Mozambique LNG project financing almost complete - TotalEnergies
File photo: TVM
The Board of Executive Directors of the World Bank last Thursday approved a total of 420 million US dollars in grants and guarantees to strengthen Mozambique’s electricity transmission capacity for domestic and regional markets and increase generation capacity through private sector investment.
According to a World Bank press release, the project will also benefit from a co-financing of 24 million dollar grant from a Norwegian Trust Fund.
This is the Temane Regional Electricity Project (TREP), which will support the construction of a 563 kilometre transmission line between Maputo and Vilanculo/Temane, in Inhambane province, and private sector financing of a 400 megawatt combined cycle gas-to-power electricity generation plant at Temane.
Temane is where the South African petrochemical giant SASOL has its gas treatment plant. SASOL extracts the natural gas from fields in Temane and Pande.
The Bank release says the transmission line and the new power station “would strengthen generation and transmission of power within Mozambique and in southern Africa. The project will enable private investment of around $750 million for generation”.

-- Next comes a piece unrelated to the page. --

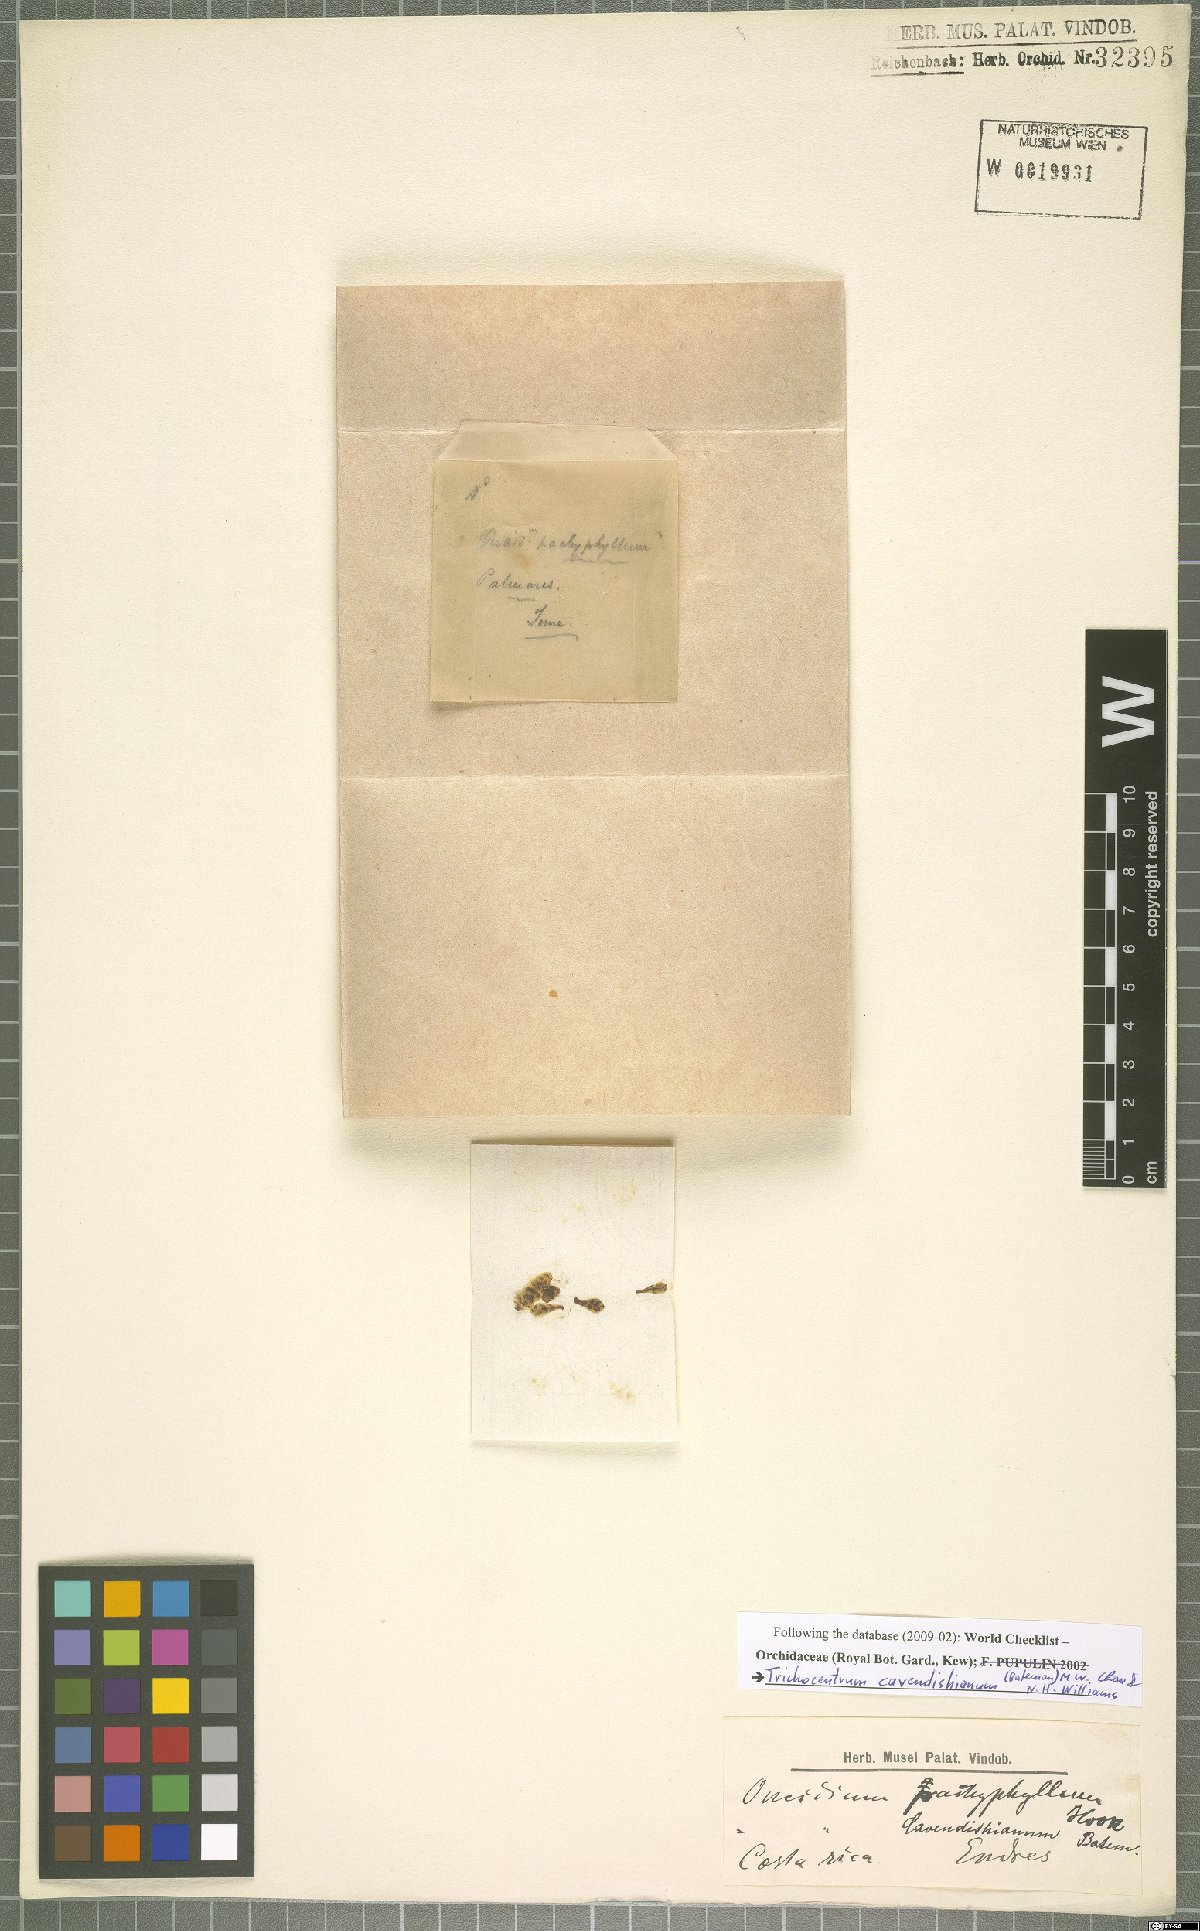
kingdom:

“TREP is part of the transmission backbone of Mozambique, designed to integrate its disjointed northern, central and southern power systems and strengthen regional connectivity to the Southern African Power Pool (SAPP)”, the release continues. “The project is integral to the efforts of the SAPP to increase generation capacity and expand the regional transmission network, create conditions to provide access to millions of people in the region living without electricity, and reduce the carbon intensity of the Southern Africa power systems”.
“It is also fundamental to developing the Mozambican domestic power system, expanding energy access, and ensuring the secure, affordable, and sustainable power supply that is one of the key drivers of Mozambique’s economic and social development”, according to Mark Lundell, the World Bank Country Director for Mozambique.
“The Temane project is key to increasing opportunities for power trade among SAPP countries”, said Deborah Wetzel, the World Bank Director for Regional Integration for Africa, the Middle East and Northern Africa. “Despite the abundance of energy resources in the sub-region, lack of cross-border interconnections remains a major constraint. The full integration of SAPP countries’ power systems and more power trade could bring savings of 42 billion dollars in investment and operating costs up to 2040”.